但妹妹还是被父母逼迫嫁人,只从杂货店换来几只鸡、一些钱。绝望之下,赞恩选择离家出走。

无家可归的赞恩只剩一点钱,却没有购买食物,而去游乐园坐摩天轮。在这些儿童游乐设施中,他享受着稍纵即逝的童年欢乐。

在游乐园的餐厅里,赞恩遇见了同为“黑户”的女工拉希尔,接下来还有拉希尔一岁的儿子约纳斯。一个临时家庭组建起来,但温暖仍旧是片刻的。因为没有身份,拉希尔被警察带走,剩下赞恩和约纳斯相依为命。

人物坠入更严重的困境时,拉巴基偏偏给他们大量的幽默。为了让自己和约纳斯活下去,赞恩穷尽一切办法。他抢来邻居孩子的滑板,把铁锅放上去,为约纳斯组装了一辆简陋的“婴儿车”。他拉着滑稽的“婴儿车”,带约纳斯奔波着挣钱维生。《纽约时报》将《何以为家》列入2018年度最佳电影,关键就在于赞恩的坚忍与乐观。“拉巴基始终没有忘记,人们即使是在最绝望的时刻,也会保持的活力、勇气和幽默。

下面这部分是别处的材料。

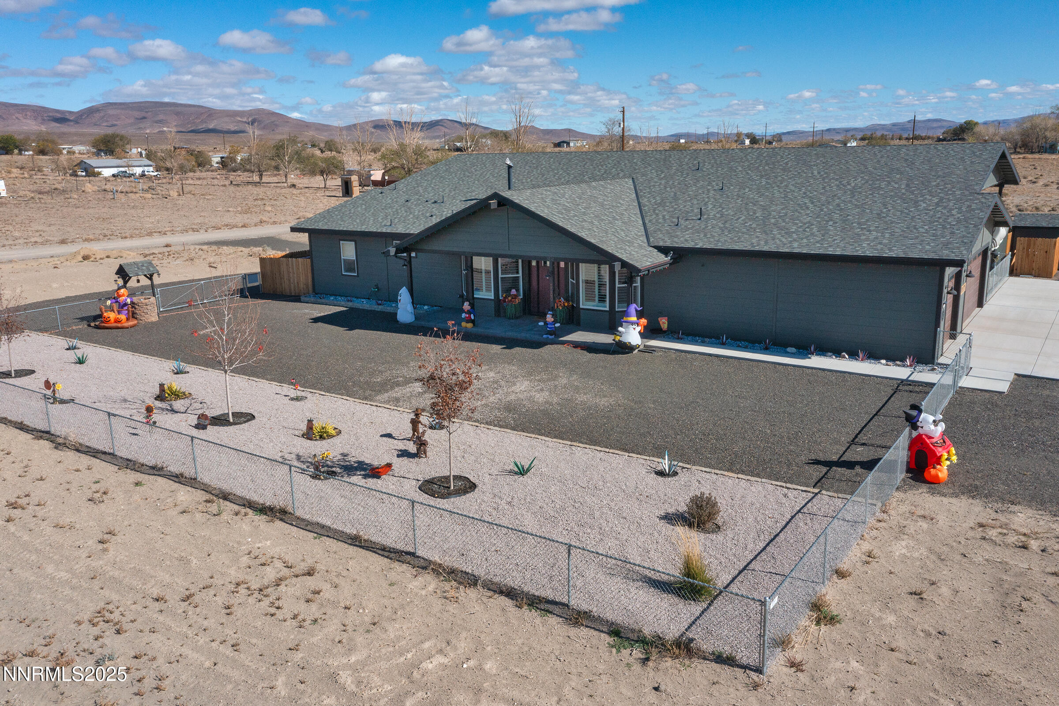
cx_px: 530
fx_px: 823
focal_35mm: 28
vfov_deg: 46.4
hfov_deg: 65.5
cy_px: 353
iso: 100
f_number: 7.1
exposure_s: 1/800
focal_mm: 10.26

”《纽约时报》评论道。

影片第三段,生活终于难以为继,赞恩不慎将约纳斯卖给黑心商人。对方许诺送他去瑞典,那是难民心中的世外桃源,但前提是赞恩提交自己的身份证。他回到原生家庭,准备拿走自己的身份证明,却意外知悉妹妹萨哈去世的消息。愤怒不已的赞恩提着尖刀刺伤了她的杂货商丈夫,因此被关进少年监狱。在律师支持下,他将父母告上了法庭。

《何以为家》获得了世界范围的好评,拉巴基辗转各地与观众们见面,倾听他们诉说。她说:“这是一个全球的故事。我不仅仅在讲述黎巴嫩的孩子们的故事,我也在讲全球连基本权利都得不到保障的孩子们。比如,在墨西哥边境,那些被迫与父母分离的孩子们;在巴西,那些生活在贫民窟的孩子们。当然,在黎巴嫩,这种情况更加明显和普遍。”

影片结尾相对光明。在现实生活中,小男孩赞恩的故事则堪称美好。电影上映后,各界反响热烈,联合国难民署帮助赞恩一家搬到挪威生活。事实上,全世界的难民能得到重新安置的,还不到1%。如今,赞恩和兄弟姐妹在挪威上学,全家住在挪威的海边小镇,开窗就能看见海。“这一切美好得像童话故事一样。”拉巴基说。这也是电影的力量。